Она ушла к шести часам утра, закончив своё пребывание в комнате Майкла сакраментально прозвучавшей фразой, которую она произнесла, находясь уже на пороге:
– Ты долго гулял, и некому было тебя обуздать.
Фраза предназначалась Барту, а то, что он, по выражению Джейн, «долго гулял» при её личном участии, её волновало меньше всего, так как Джейн всегда отличалась тем, что принято называть заковыристым термином «индифферентность». То есть, проще говоря, ей всё было пофиг. И когда слушала рассказы деда про то, как их предки линчевали ниггеров, было пофиг, и когда стала активисткой движения против расизма, и когда с шестнадцати лет спала со всеми подряд, и даже когда видела, как Барт избивает школьников, и вместе с ним составляла хитроумные схемы «забивания песка в глаза», как он называл собственные отношения с обществом.
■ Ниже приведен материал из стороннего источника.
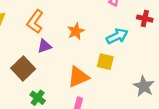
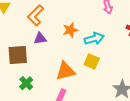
cyan arrow: (117, 36) -> (94, 39), moved
brown square: (23, 68) -> (18, 55), turned 30

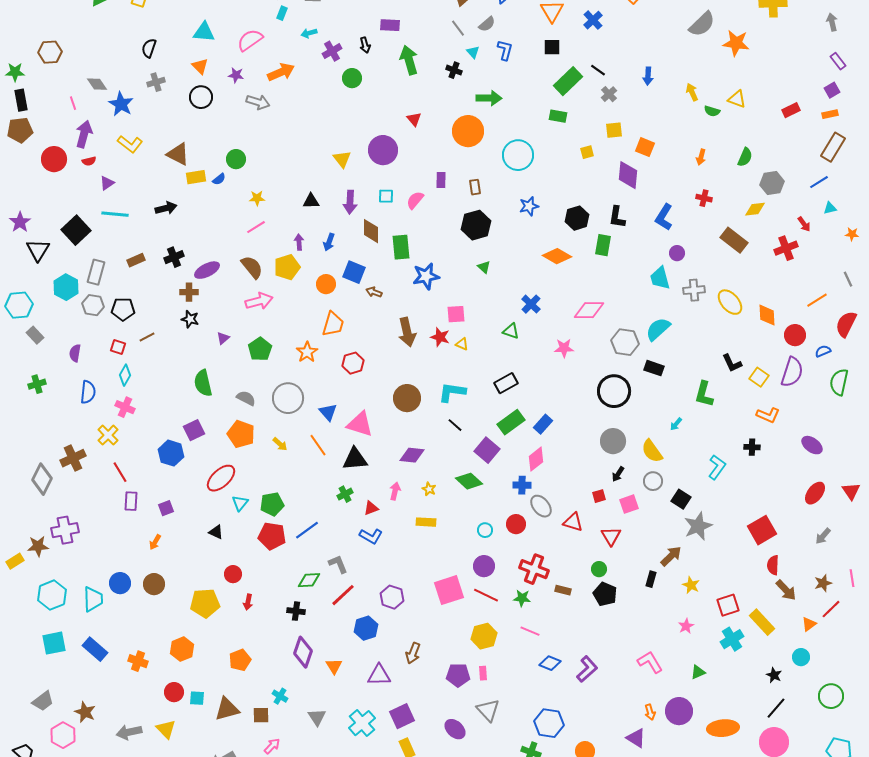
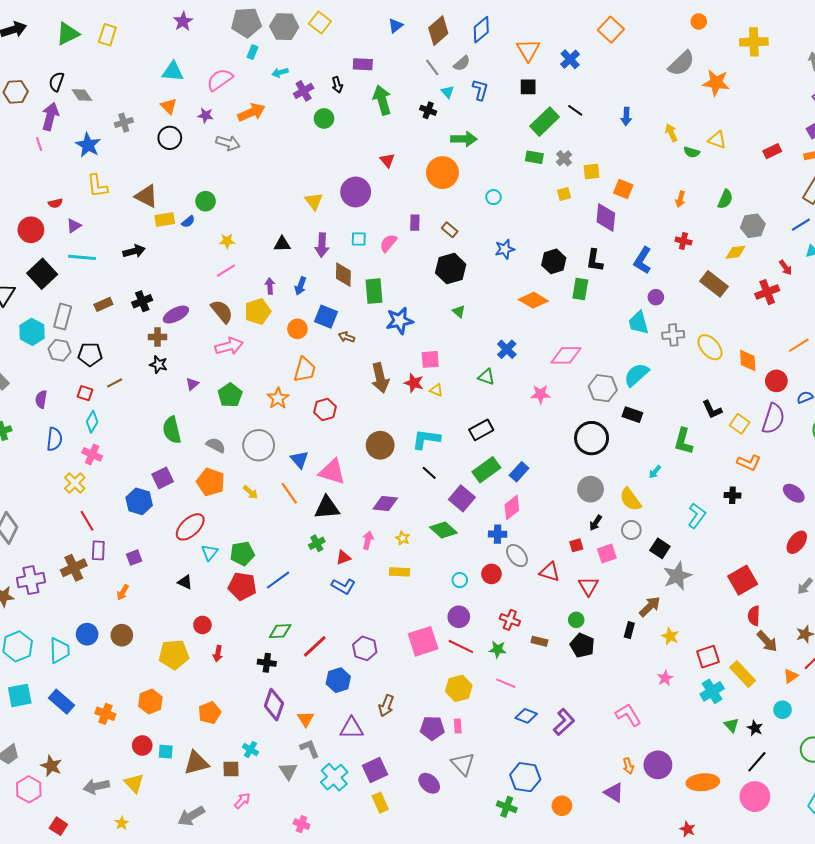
black semicircle: (149, 48) -> (56, 82), moved
gray diamond: (97, 84) -> (82, 95), moved
gray cross: (609, 94) -> (564, 158), moved
purple arrow: (84, 134) -> (50, 116), moved
yellow L-shape: (130, 144) -> (97, 186), turned 45
cyan circle: (518, 155) -> (493, 197), size x0.5
red circle: (54, 159) -> (31, 230), moved
brown rectangle: (475, 187) -> (450, 230), turned -42
brown cross: (73, 458) -> (74, 568), moved
gray L-shape: (338, 564) -> (310, 749), moved
red cross: (534, 569) -> (510, 620), size x0.7
green triangle: (698, 672) -> (731, 725), moved, turned -49

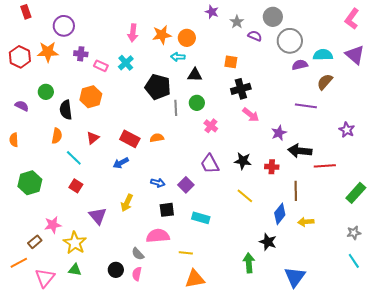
Мать много раз водила сначала маленькую, затем подросшую Джейн к докторам и внимательно следила, чтобы дочь пила назначенные препараты. «Вот сейчас Дженни выпьет эту красивую голубенькую таблеточку, правда, милая? – говорила она. – А следом – ту, которая смотрит на неё своими чудными розовыми глазками – во-о-он там. Правильно. Ты умница, дорогая!»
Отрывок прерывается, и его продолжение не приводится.